STATEN ISLAND — A man who choked his wife's 2-month-old Chihuahua before throwing it into a wall, causing the pooch to be euthanized for its injuries, has been found guilty of animal cruelty, officials said.

Jerry Moore, 39, was convicted after a week-long trial on charges of torturing his wife's dog, Bambi, and faces between two to four years in prison, District Attorney Michael McMahon announced.

"This defendant mercilessly abused a defenseless puppy named Bambi over several weeks, causing such severe injuries that a veterinarian was forced to euthanize the two-month old Chihuahua," McMahon said in a statement. "Today’s top-count felony conviction holds Mr. Moore accountable for his brutal actions and ensures that he will be put behind bars."

On March 12, 2016 Moore strangled the 2-pound puppy, then threw her into a wall of their Jersey Street apartment on March 23, prosecutors said.

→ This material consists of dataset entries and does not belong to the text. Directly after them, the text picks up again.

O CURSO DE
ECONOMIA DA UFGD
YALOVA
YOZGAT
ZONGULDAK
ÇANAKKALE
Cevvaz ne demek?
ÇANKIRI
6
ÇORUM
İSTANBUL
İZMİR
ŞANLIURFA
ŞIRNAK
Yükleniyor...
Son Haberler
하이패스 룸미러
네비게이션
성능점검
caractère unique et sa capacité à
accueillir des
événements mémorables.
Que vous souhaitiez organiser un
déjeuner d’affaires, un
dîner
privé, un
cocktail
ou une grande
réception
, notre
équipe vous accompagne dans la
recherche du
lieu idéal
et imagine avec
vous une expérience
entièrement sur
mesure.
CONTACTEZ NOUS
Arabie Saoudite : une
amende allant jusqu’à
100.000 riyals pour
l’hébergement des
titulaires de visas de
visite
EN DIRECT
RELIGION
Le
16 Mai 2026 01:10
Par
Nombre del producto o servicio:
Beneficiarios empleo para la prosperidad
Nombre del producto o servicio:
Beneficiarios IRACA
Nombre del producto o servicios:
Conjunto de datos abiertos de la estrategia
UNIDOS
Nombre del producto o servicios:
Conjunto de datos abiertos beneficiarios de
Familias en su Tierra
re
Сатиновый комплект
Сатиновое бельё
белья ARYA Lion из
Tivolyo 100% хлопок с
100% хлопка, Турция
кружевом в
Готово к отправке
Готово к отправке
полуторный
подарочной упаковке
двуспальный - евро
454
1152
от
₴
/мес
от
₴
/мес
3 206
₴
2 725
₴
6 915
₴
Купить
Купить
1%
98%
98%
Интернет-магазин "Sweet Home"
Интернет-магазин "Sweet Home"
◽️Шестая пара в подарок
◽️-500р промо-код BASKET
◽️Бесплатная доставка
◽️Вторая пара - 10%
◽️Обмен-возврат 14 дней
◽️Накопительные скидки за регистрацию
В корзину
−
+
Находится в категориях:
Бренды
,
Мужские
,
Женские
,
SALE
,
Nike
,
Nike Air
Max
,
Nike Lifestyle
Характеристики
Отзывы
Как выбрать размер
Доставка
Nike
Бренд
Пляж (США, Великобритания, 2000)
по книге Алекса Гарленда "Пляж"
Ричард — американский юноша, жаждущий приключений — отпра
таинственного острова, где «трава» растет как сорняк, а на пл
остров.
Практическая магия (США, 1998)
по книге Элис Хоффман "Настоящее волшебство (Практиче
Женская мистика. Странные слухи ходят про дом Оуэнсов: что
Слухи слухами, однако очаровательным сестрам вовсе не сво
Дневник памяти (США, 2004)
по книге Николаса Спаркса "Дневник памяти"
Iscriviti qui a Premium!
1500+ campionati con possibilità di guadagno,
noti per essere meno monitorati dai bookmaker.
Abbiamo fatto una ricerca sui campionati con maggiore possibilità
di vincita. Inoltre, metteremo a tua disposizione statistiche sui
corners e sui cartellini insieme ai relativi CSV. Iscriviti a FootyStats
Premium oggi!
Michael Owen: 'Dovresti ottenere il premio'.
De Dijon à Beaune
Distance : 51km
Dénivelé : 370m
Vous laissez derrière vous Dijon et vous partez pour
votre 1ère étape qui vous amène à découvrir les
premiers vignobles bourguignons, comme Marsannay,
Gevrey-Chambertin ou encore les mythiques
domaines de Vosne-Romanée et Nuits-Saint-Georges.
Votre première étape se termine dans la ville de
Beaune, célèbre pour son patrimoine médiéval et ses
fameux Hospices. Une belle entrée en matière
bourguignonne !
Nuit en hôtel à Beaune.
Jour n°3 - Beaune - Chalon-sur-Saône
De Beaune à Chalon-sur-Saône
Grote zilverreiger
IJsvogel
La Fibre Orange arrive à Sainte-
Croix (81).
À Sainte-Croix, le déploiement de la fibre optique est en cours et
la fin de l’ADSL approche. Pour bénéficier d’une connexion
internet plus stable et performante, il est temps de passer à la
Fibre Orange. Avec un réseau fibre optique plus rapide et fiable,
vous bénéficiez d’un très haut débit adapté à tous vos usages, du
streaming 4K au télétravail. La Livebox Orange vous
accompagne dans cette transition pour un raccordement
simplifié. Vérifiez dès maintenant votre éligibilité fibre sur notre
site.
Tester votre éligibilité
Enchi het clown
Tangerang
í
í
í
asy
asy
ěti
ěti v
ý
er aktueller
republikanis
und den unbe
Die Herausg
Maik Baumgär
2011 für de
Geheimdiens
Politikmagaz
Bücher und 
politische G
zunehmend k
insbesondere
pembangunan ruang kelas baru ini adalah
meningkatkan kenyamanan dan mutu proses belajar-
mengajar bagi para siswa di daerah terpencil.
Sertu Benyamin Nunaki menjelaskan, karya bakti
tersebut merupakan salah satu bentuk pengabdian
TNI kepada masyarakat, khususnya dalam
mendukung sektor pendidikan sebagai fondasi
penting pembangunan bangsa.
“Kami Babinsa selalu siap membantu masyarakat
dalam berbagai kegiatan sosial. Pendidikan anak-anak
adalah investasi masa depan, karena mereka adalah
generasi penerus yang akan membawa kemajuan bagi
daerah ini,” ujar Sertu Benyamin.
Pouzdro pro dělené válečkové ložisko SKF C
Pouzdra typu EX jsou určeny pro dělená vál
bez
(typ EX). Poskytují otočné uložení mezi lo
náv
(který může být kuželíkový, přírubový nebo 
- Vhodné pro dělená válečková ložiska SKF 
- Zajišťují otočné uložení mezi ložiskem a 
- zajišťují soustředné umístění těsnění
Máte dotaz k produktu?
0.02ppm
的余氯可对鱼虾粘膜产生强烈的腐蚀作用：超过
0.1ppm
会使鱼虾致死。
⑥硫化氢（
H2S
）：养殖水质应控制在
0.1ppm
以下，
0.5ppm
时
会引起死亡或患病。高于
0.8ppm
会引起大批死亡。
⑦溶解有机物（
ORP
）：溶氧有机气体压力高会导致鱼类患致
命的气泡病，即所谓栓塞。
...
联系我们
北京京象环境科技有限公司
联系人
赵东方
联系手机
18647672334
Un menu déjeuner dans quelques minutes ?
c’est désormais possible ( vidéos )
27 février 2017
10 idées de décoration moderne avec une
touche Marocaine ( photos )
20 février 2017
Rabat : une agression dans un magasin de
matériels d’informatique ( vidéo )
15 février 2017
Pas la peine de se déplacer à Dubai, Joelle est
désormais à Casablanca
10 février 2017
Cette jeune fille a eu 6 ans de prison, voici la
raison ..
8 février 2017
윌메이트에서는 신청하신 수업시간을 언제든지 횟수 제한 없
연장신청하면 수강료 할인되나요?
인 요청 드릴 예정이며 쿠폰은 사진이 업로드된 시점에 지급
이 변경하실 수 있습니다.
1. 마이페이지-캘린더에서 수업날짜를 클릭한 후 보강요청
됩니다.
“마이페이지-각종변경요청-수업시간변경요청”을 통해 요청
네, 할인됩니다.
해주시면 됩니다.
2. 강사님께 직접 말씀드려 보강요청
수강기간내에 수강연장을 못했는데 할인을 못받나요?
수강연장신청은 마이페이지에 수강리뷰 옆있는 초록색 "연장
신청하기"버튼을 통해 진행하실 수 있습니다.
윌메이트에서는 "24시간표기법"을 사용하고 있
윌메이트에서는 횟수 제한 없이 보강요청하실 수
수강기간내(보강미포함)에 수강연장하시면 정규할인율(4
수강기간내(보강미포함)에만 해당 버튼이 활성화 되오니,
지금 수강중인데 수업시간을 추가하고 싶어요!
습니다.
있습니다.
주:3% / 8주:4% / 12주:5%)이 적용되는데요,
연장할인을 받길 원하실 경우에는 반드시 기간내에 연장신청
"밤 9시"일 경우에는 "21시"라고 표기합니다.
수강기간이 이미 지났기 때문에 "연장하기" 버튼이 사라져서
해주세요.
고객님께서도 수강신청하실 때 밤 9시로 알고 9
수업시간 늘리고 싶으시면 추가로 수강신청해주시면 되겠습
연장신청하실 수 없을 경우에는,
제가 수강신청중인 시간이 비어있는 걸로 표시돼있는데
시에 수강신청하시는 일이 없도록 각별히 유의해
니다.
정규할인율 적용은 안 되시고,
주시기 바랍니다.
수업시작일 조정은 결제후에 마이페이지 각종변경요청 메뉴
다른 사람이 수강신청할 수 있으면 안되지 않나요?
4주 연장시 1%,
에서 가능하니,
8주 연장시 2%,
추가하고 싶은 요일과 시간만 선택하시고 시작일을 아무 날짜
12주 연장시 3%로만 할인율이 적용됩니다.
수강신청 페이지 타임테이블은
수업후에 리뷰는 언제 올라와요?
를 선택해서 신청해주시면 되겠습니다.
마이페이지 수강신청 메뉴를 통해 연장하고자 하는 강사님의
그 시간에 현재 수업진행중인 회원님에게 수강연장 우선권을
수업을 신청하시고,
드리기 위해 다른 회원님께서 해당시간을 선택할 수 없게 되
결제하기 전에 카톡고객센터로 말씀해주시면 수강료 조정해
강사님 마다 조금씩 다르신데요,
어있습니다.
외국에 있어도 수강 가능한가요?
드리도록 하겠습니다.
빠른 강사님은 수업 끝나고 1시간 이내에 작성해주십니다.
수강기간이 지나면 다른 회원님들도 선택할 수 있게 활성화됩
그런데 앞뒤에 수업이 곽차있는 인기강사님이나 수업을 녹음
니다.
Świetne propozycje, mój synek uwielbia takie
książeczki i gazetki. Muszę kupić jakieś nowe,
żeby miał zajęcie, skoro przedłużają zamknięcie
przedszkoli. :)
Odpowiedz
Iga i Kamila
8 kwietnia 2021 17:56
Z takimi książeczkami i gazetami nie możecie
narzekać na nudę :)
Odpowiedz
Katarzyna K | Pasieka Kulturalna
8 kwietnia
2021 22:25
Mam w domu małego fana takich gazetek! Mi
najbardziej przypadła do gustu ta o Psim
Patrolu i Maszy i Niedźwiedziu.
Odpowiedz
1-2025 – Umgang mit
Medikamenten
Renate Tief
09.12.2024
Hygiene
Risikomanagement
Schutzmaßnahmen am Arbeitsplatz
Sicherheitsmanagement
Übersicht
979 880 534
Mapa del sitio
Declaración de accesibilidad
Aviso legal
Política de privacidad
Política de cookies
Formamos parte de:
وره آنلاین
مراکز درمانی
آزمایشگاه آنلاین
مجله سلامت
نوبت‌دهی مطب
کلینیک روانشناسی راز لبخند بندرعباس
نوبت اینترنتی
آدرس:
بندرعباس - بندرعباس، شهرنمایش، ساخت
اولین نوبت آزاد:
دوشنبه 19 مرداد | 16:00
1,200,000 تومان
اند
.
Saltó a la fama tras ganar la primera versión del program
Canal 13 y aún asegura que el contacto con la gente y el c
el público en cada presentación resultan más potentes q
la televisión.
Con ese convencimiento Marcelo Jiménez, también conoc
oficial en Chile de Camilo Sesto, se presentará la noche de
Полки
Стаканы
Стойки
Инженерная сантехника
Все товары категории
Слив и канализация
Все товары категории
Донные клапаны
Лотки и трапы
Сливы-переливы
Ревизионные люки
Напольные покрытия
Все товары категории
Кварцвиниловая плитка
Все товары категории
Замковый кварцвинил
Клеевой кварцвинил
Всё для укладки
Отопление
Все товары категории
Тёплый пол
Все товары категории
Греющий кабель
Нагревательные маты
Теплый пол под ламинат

Moore also threatened his wife and told her to "watch what she says to the police," according to the DA's office.

Moore's wife said she left the apartment on March 24, 2016, Bambi was in good health, but when she returned found Bambi crying and unable to move.

She took the dog to a veterinarian to be treated for a brain injury but Bambi had to euthanized on March 26, prosecutors said.

The ASPCA later determined the cause of death to be traumatic brain injury as a result of blunt force trauma.

During this time period, Moore was also in violation of an full order of protection against his wife.

He was convicted for aggravated cruelty to animals, criminal contempt and overdriving, torturing and injuring animals on Wednesday. He's scheduled to be sentenced April 26.

Last year, McMahon partnered with the NYPD and ASPCA to open a dedicated unit to prosecute animal abusers, who he said are five times more likely to commit other violent crimes in the future.